Training of construction craftsmen in the Nigeria construction industry which should have enhanced productivity and competitiveness has suffered a lot. This study assessed craft skills training needs in the North-western Nigeria. The objectives of the study included identifying general and specific craft skill training need, extent of the need, militating factors against craft skill training and effective training methods. Purposive sampling technique was used in administering questionnaires (140) to professionals (40) and some selected craftsmen (100) within small, medium and large construction companies in the North- western Nigeria. Questionnaire survey was used to collect data from craftsmen on site and professionals that are directly involved in building production. Mean score and standard deviation of each item was determined and ranked accordingly. SPSS version 16.0 was used in this analysis. The study revealed that, lack of assessing worker‟s training needs prior to training program has a mean score of (3.308), lack of adequate tools / equipment has (3.189) and high cost of training has (3.126), and these were ranked high among the major factors militating against craft skill training. Understanding drawing has a mean score of (3.304), basic safety has (3.284) and multi skilling has (3.170), and these were among the training areas that should be given higher priority in training craftsmen under study. For effective craftsmen training methods, the result shows, traditional apprenticeship training has a mean score of (3.304), practical demonstration has (3.018) and on the job training has (2.996). It was concluded that assessment of craft skill training need is an important strategy through which construction companies identified and respond to their training areas in their respective companies. It was recommended that master craftsmen (foremen) should be encouraged and supported to train craftsmen on site.
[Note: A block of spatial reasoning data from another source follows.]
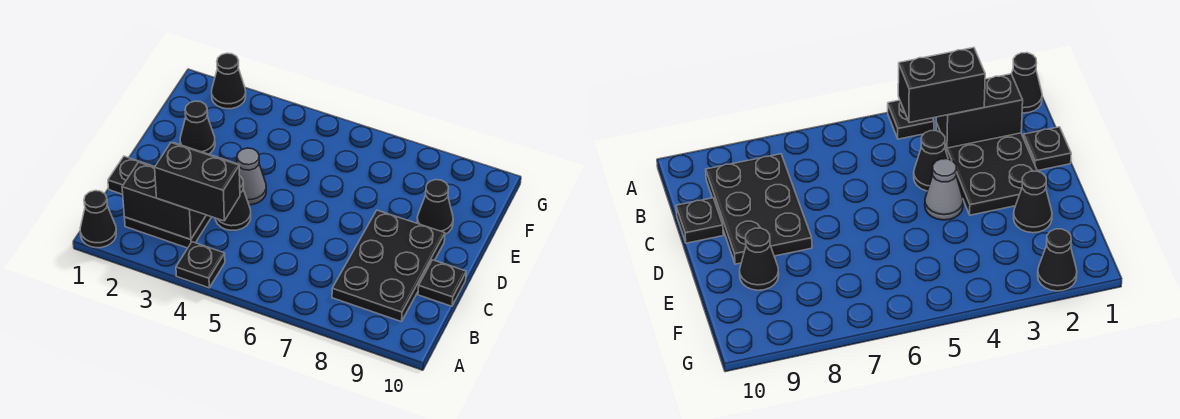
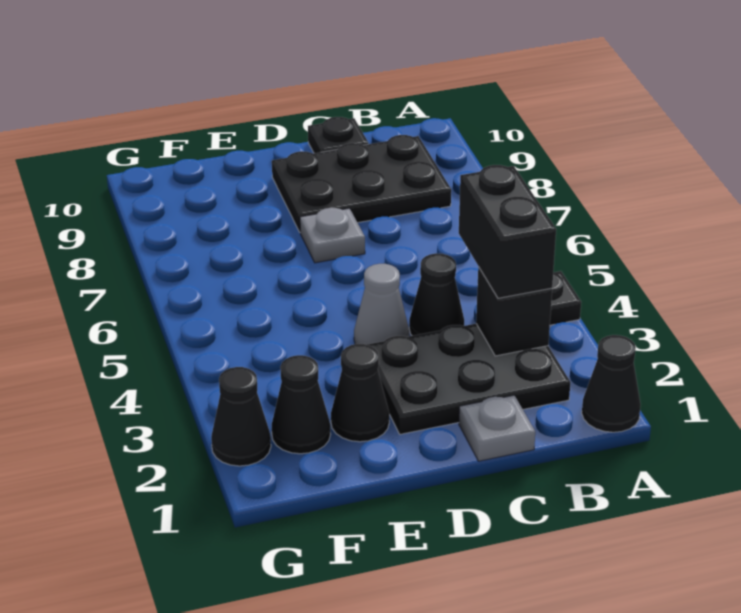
black brick B2:B3 level 2 -> black brick B3 level 2
black plate C1 level 1 -> grey plate C1 level 1
none -> grey plate D7 level 1
black cone E9 level 1 -> black cone F2 level 1

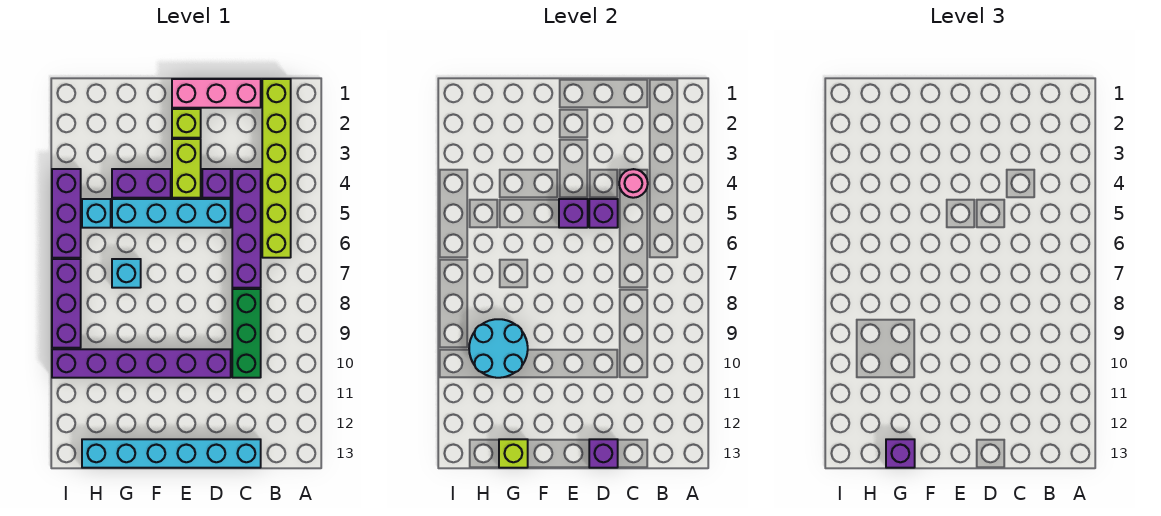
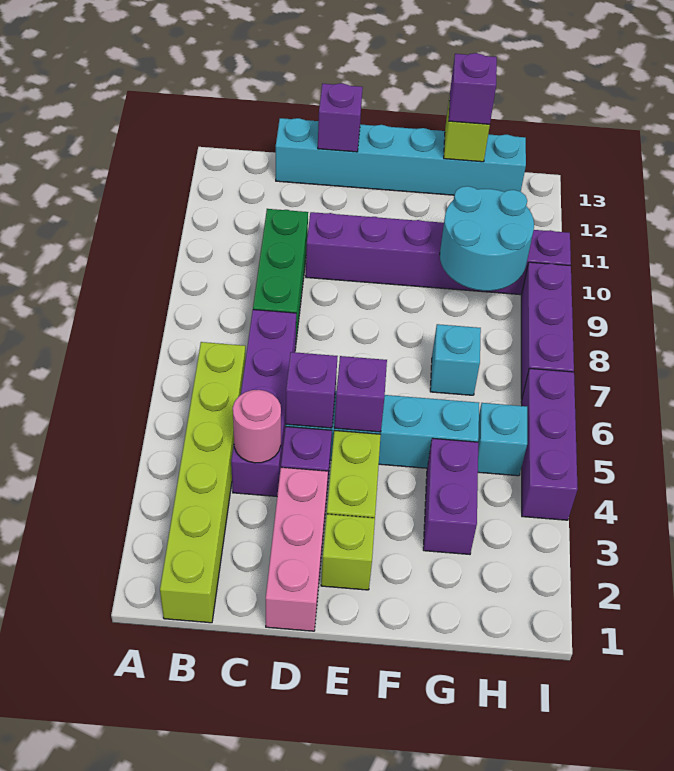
pink brick C1:E1 level 1 -> pink brick D1:D3 level 1
purple brick F4:G4 level 1 -> purple brick G3:G4 level 1

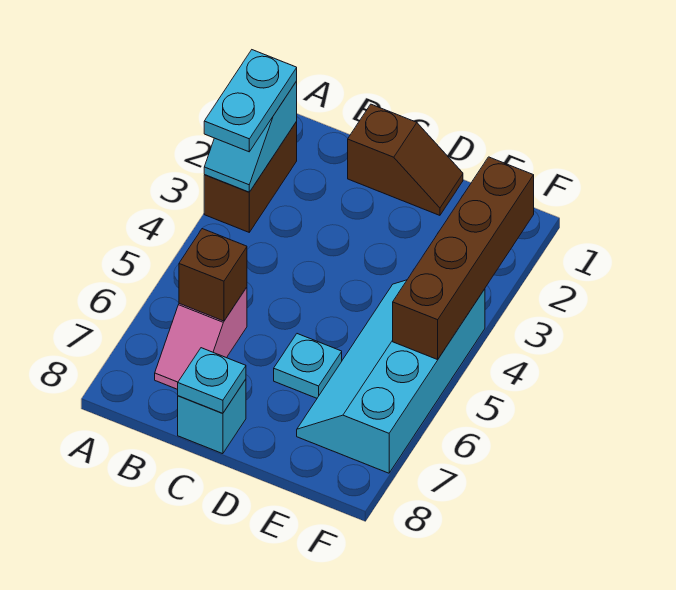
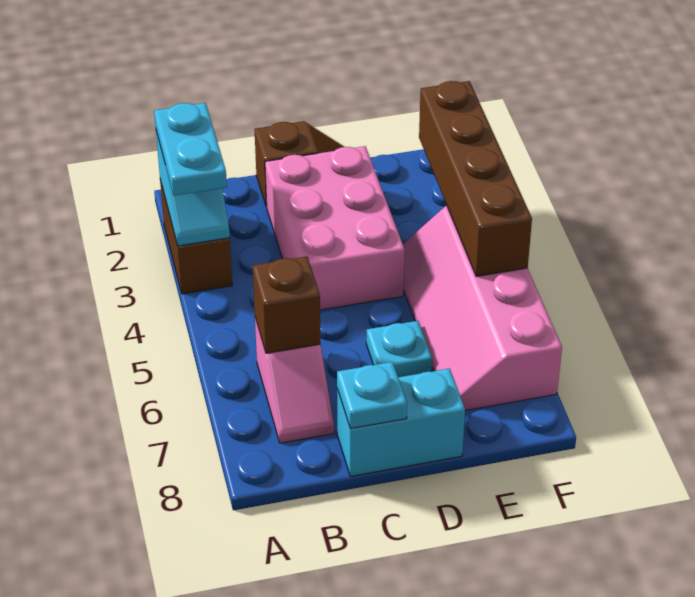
none -> pink brick C2:D4 level 1
cyan brick C8 level 1 -> cyan brick C8:D8 level 1
cyan slope E4:F7 level 1 top F -> pink slope E4:F7 level 1 top F

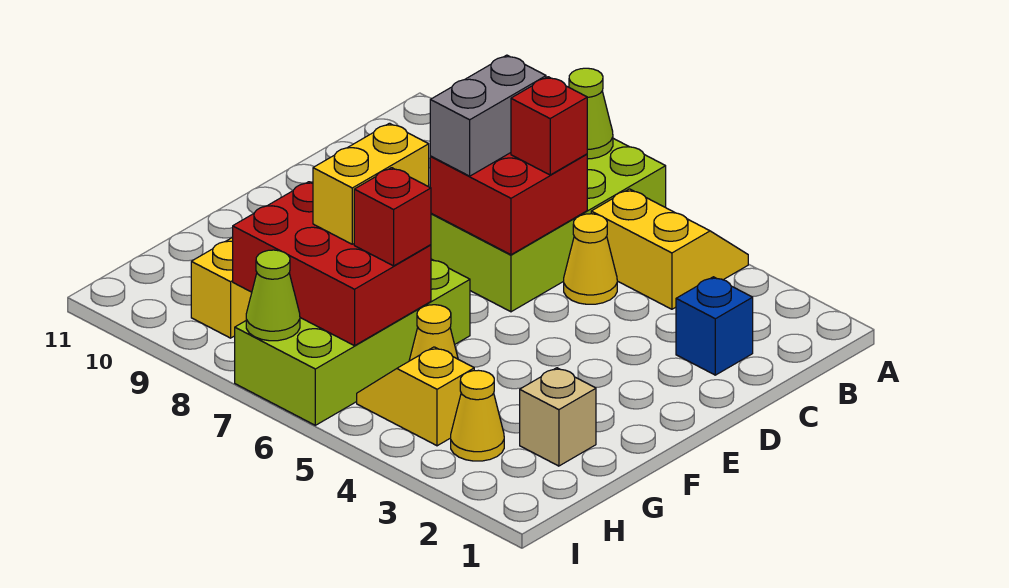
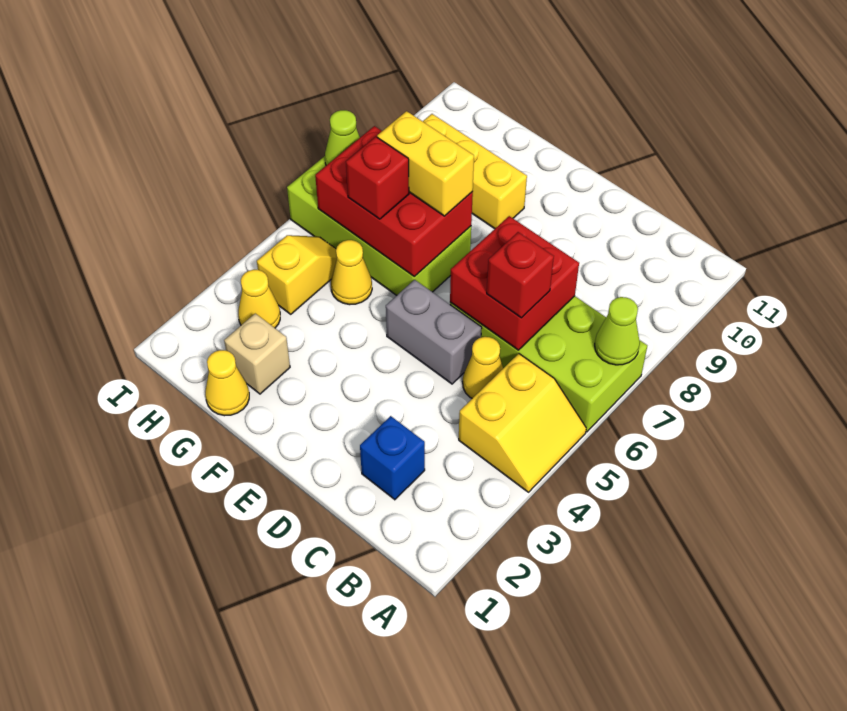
grey brick C7:D7 level 3 -> grey brick D5:E5 level 1
none -> yellow cone G1 level 1
red brick G6:H8 level 2 -> red brick F6:H7 level 2

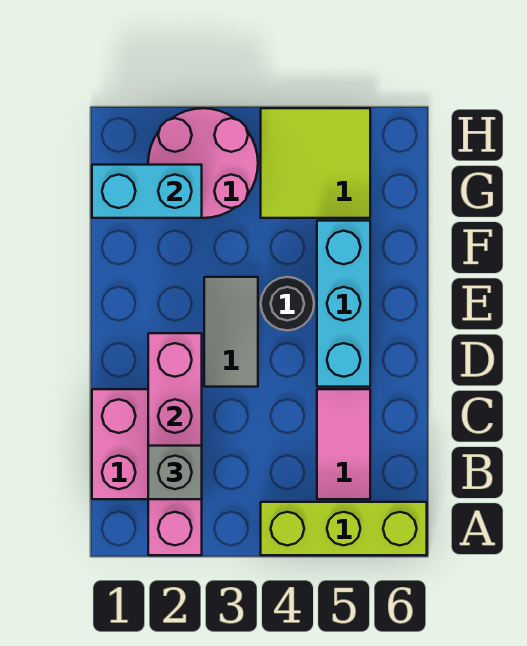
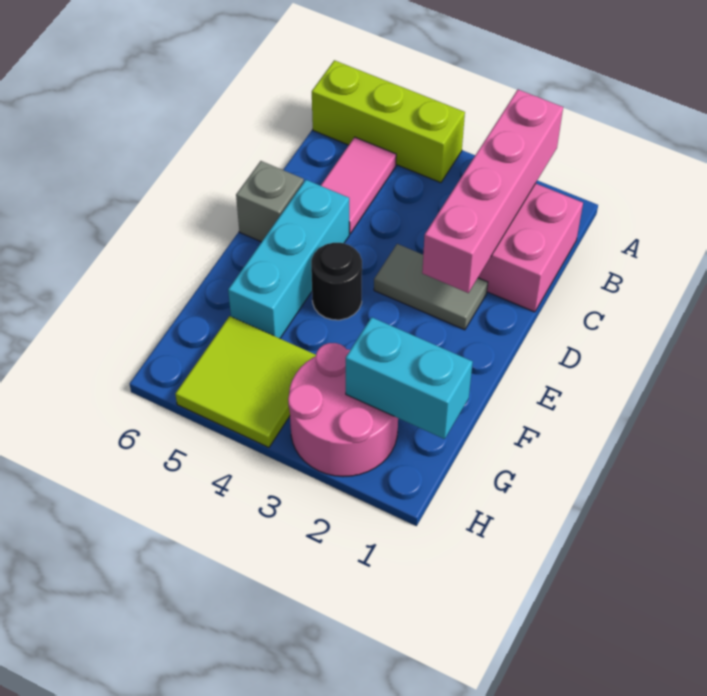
grey brick B2 level 3 -> grey brick D6 level 1
grey tile D3:E3 level 1 -> grey tile D2:D3 level 1

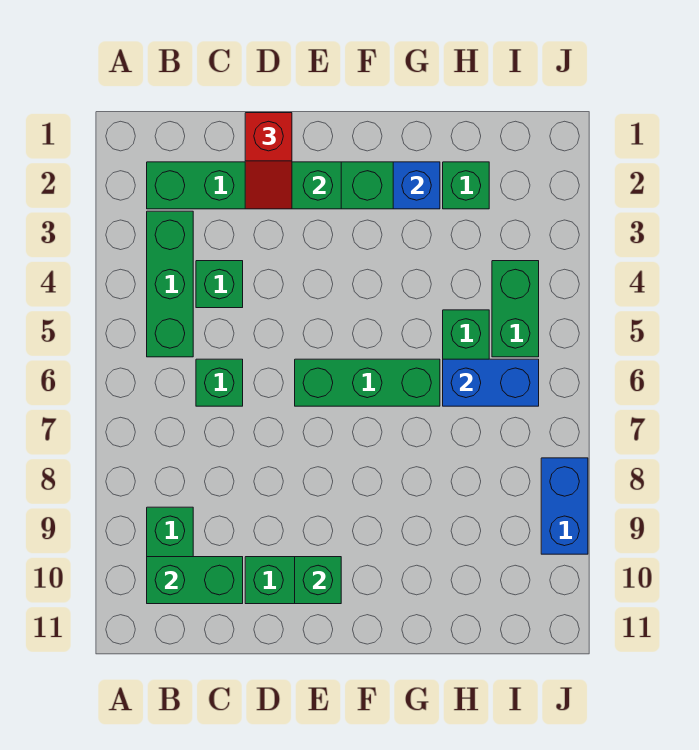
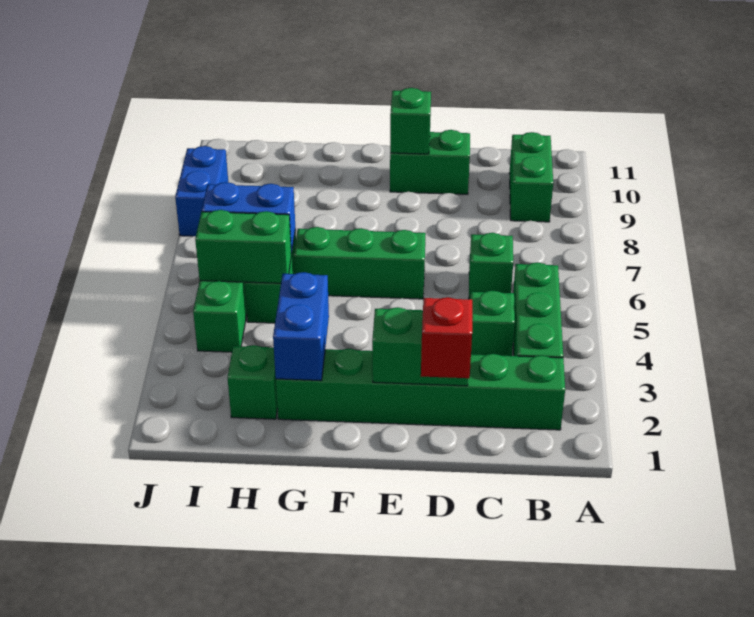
green brick B10:C10 level 2 -> green brick H5:I5 level 2
blue brick G2 level 2 -> blue brick G2:G3 level 2

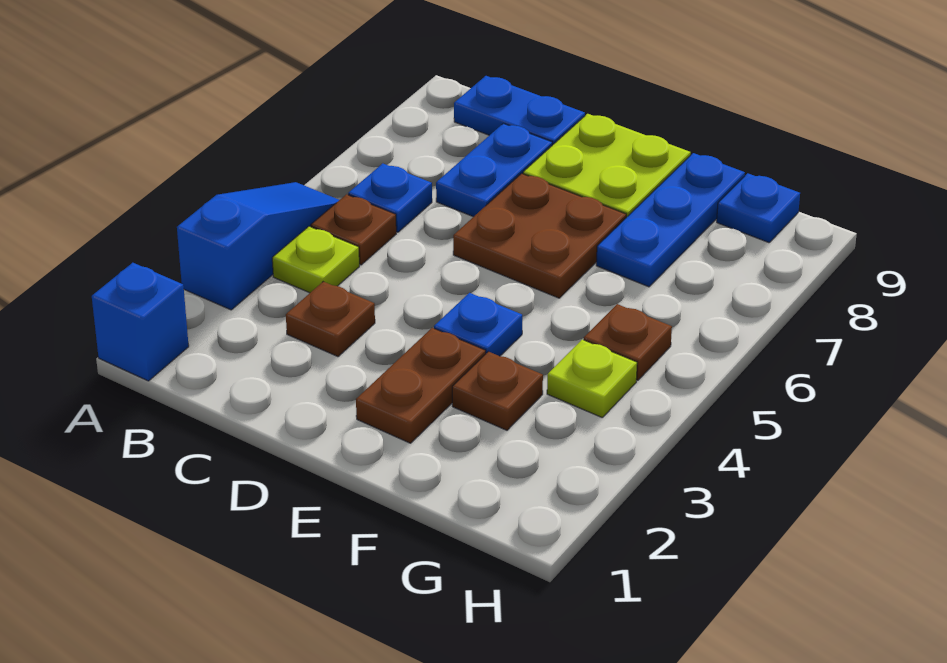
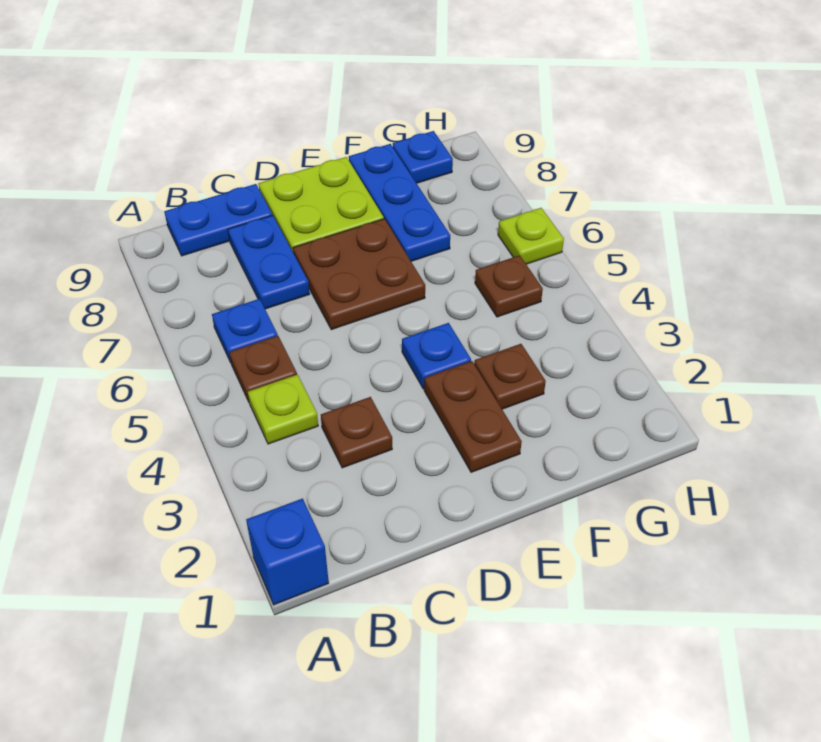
blue slope A3:A5 level 1 top 3 -> none
lime plate G4 level 1 -> lime plate H6 level 1

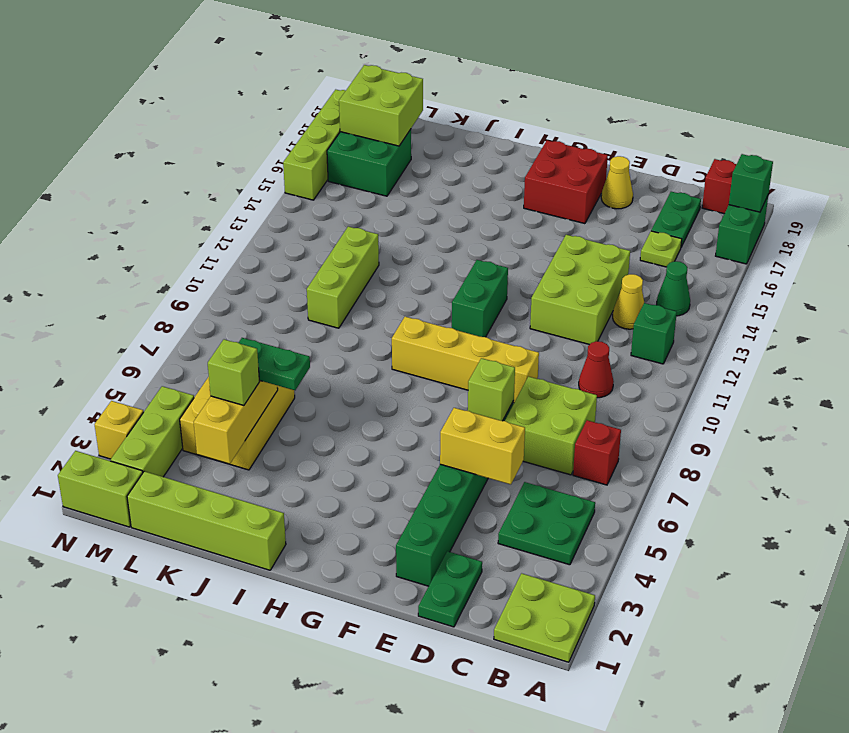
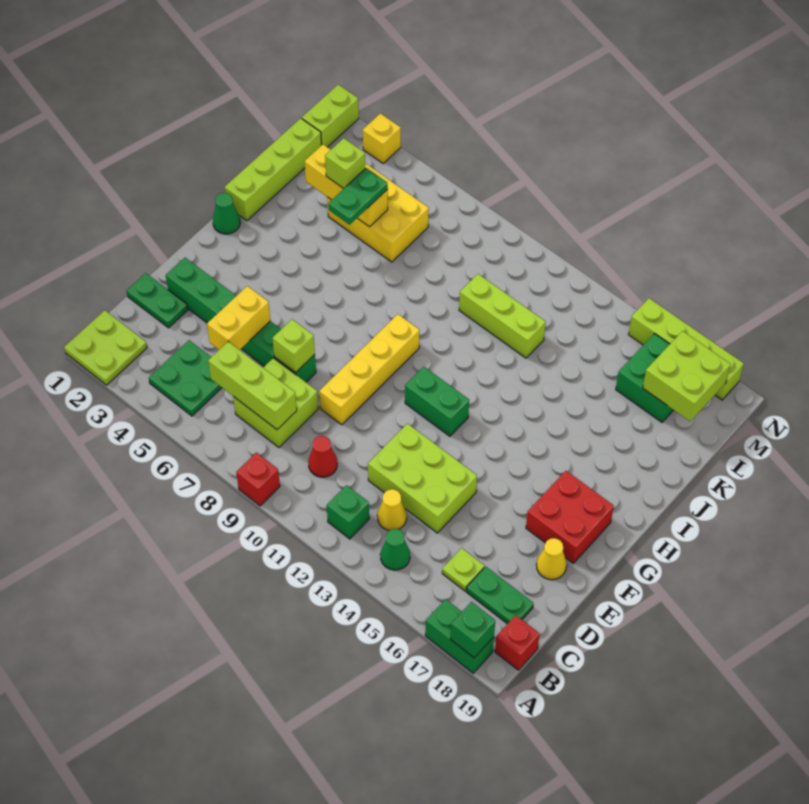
red brick B7 level 1 -> red brick A9 level 1
none -> green cone H1 level 1
lime brick M2:M4 level 1 -> lime brick C6:C8 level 2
1.1 Background of the Study
The construction industry is the sector of the economy that plans, designs, constructs, alters, refurbishes, maintains, repairs and eventually demolishes buildings of all kinds (Jaggar, and Smith 2000). Construction industry in Nigeria is built on a foundation of skill craft workers who are primarily supplied through various sources such as craft training institutions, vocational or technical colleges, on the job training and apprenticeship (Yakubu, 2003). Ubenyi (1999) and Anigbogu (2002) opined that the labour-intensive nature of construction activities in Nigeria was attributed to the predominance of large number of small-scale construction firms that rely solely on skilled and unskilled labour for their operations.
Some studies (Obiegbu, 2002; Bokinni, 2005 and Njoku, 2007) have indicated the existence of shortages of quality craftsmen in the Nigerian construction industry. Some of the root causes of the shortages are as follows; aging of skilled craft workers in the industry, decline in the number of new entrants into skilled trades, poor funding and ineffective state of vocational education and training system in the country. Other causes include poor image associated with construction labour as work done by less intelligent people, lack of commitment by government and the construction industry toward training and development.
The Oxford English Dictionary defines training as “practical education in any profession, art or craft”. Ying, et al. (2008) also defines training as identifying, assuring and helping to develop the key competencies that enable individuals to perform current or future jobs. Training in this context, is seen as an activity which is concerned with making employees more articulate and efficient in the performance of their current tasks.